Lomber bölge ağrılarında egzersizin önemi
Bel ağrısıyla yol açan hastalığın tanısında en önemli nokta doğru bir değerlendirmedir. Doğru değerlendirmenin ardından gelen fizik tedavi sürecine eklenen egzersizler, özellikle de omurga sağlığına yönelik Pilates egzersizleri yararlı olacaktır.
Beden duruş bozuklukları, vücudun yanlış kullanımı ve kas gücünün azalması gibi faktörler kişinin kendi elinde olup, düzeltilmeleri diğer faktörlere göre daha kolaydır. Lomber bölge ağrılarında en iyi tedavi yöntemlerinden biri, kişinin kendini zorlamadan ve doğru nefes teknikleriyle yapacağı, karın ve sırt kaslarını kuvvetlendireceği, omurgaya stabilizasyon, mobilizasyon ve rotasyon sağlayacak Pilates egzersizlerdir.

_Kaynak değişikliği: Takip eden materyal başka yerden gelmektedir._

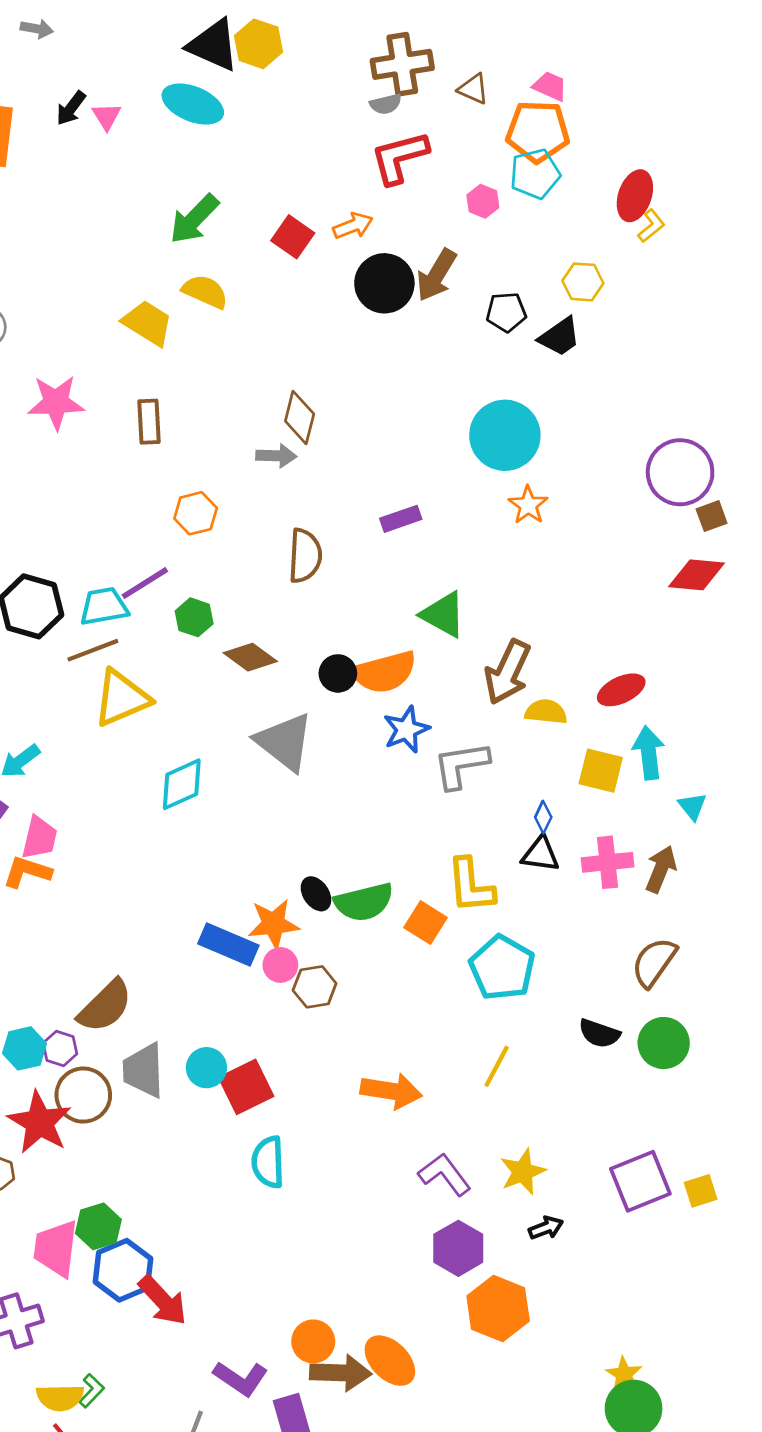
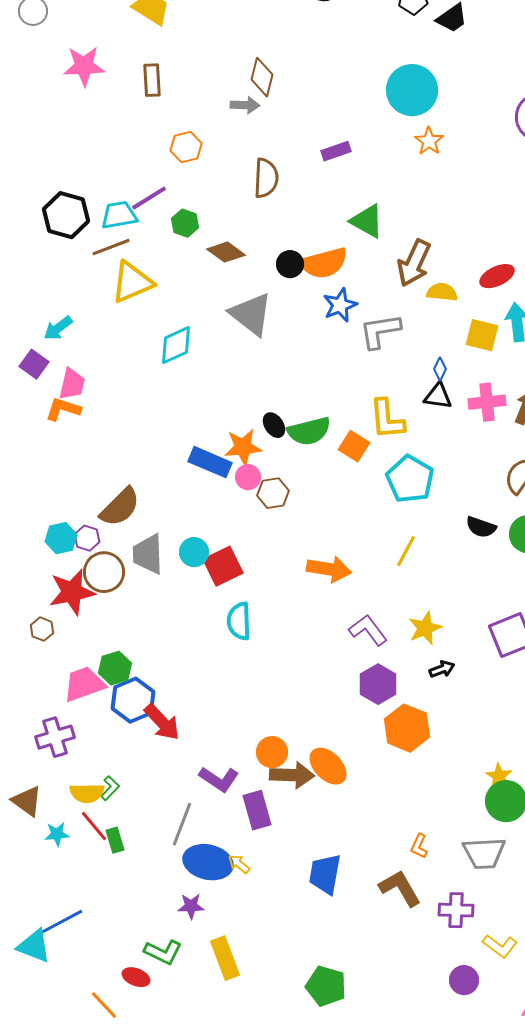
red star: (39, 1122) -> (72, 592), turned 30
pink trapezoid: (56, 1248) -> (84, 684), turned 63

Pilates yöntemi; solunum, germe, stabilizasyon, mobilizasyon ve güçlendirme ile vücut dengesinin yeniden sağlanmasına yönelik tasarlanmış bir egzersiz programıdır. Rehabilitasyon, kuvvetlendirme ve esneklik programının bir parçası olarak kullanılabilir. Pilates’te amaç; doğru nefes teknikleriyle kombine şekilde yapılan egzersizler sayesinde solunumu geliştirmek, tüm hareket planlarında statik veya dinamik stabilizasyona yönelik olarak izometrik, konsantrik, eksantrik kas sinerjilerini ve ko-kontraksiyonu geliştirmek, lumbopelvik stabiliteyi sağlarken abdominal kas kuvvetini koordine ederek kas dengesini restore etmektir.

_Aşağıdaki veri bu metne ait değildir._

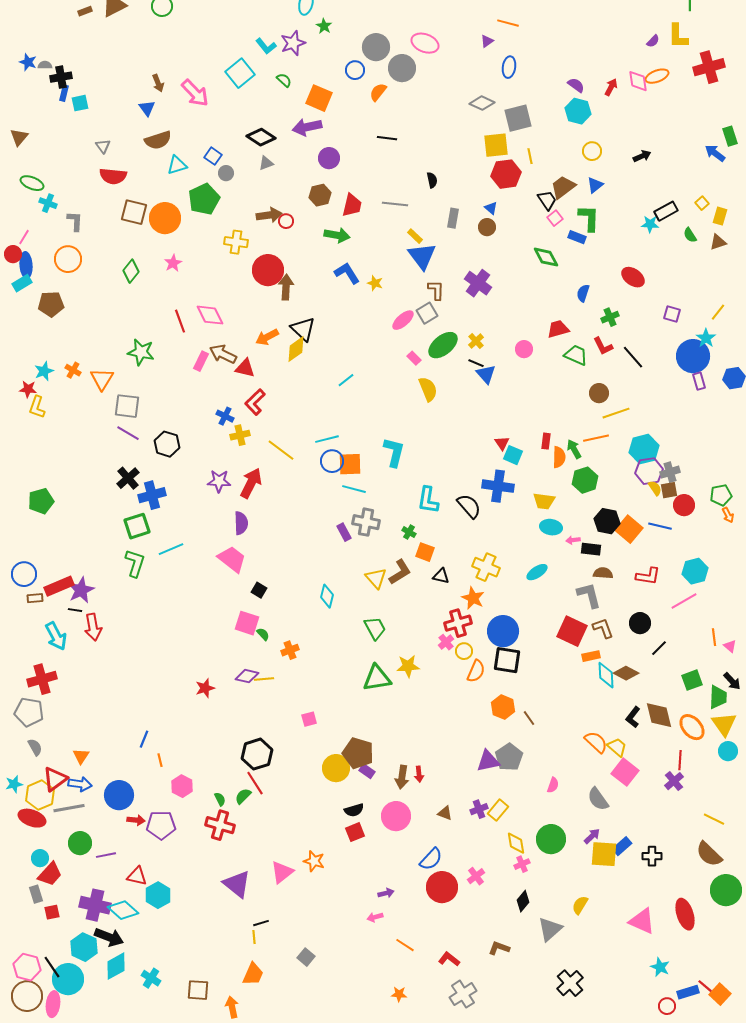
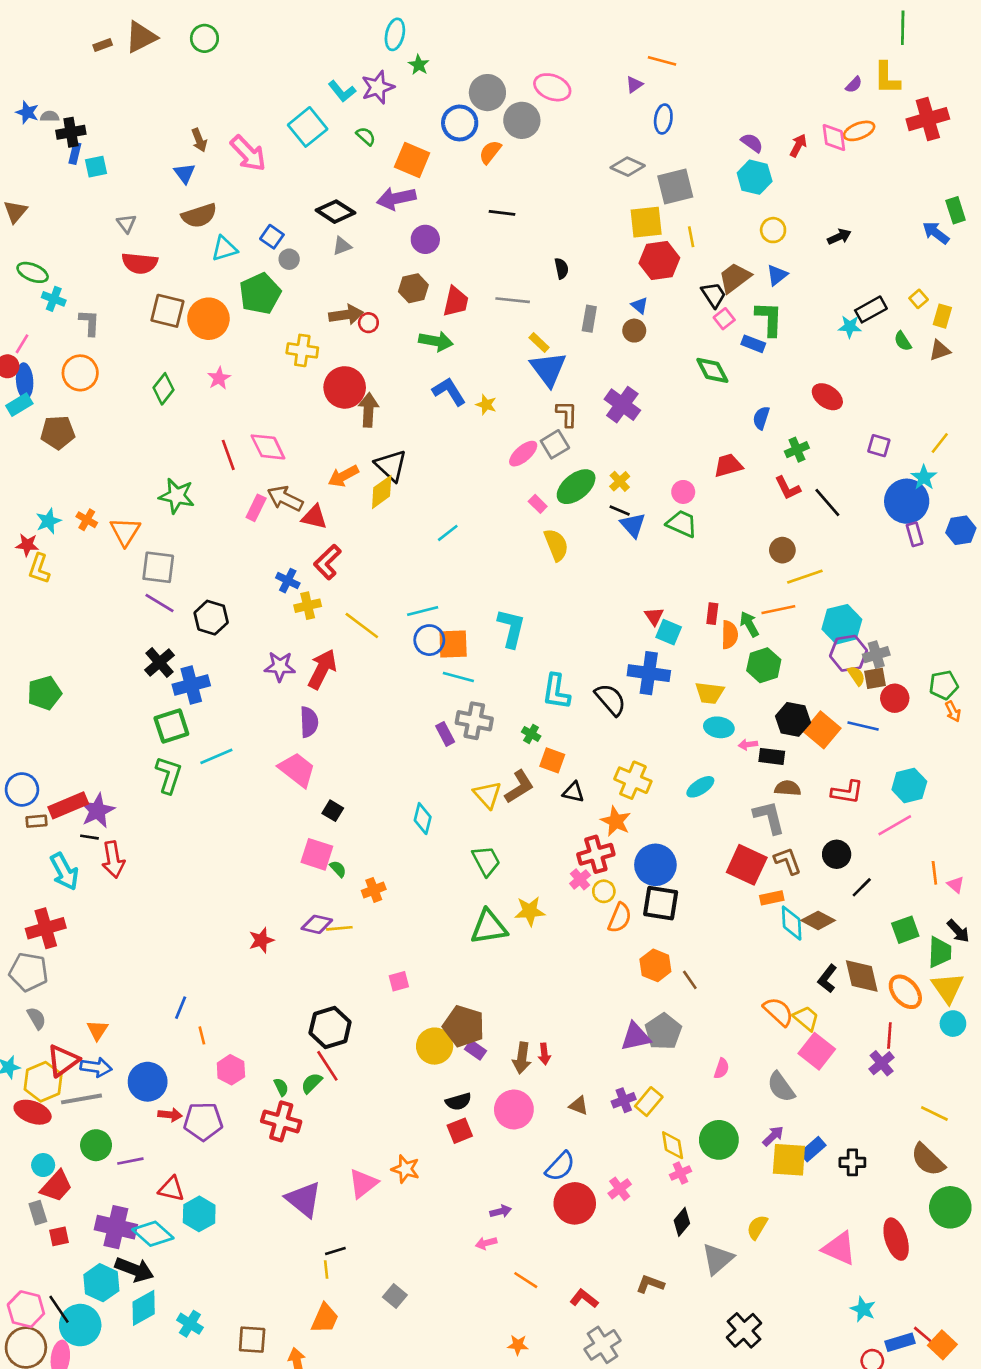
blue circle: (355, 70) -> (460, 123), size x1.4
green trapezoid: (576, 355) -> (682, 524), moved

Bel ağrısı nedeniyle kişi uzun süre hareketsiz kalmışsa hem fleksör (öne bükülme) hem de ekstansör (geriye bükülme) kas gücünde azalma olur. Normalde sırt ekstansörleri fleksörlere göre daha güçlüdür, ancak bel ağrılı hastalarda ekstansörler daha fazla zayıflar. Pilates egzersizleriyle fonksiyonel durumu düzeltmek, gövde kaslarını güçlendirmek ve lomber bölge ağrılarını azaltmak hedeflenir.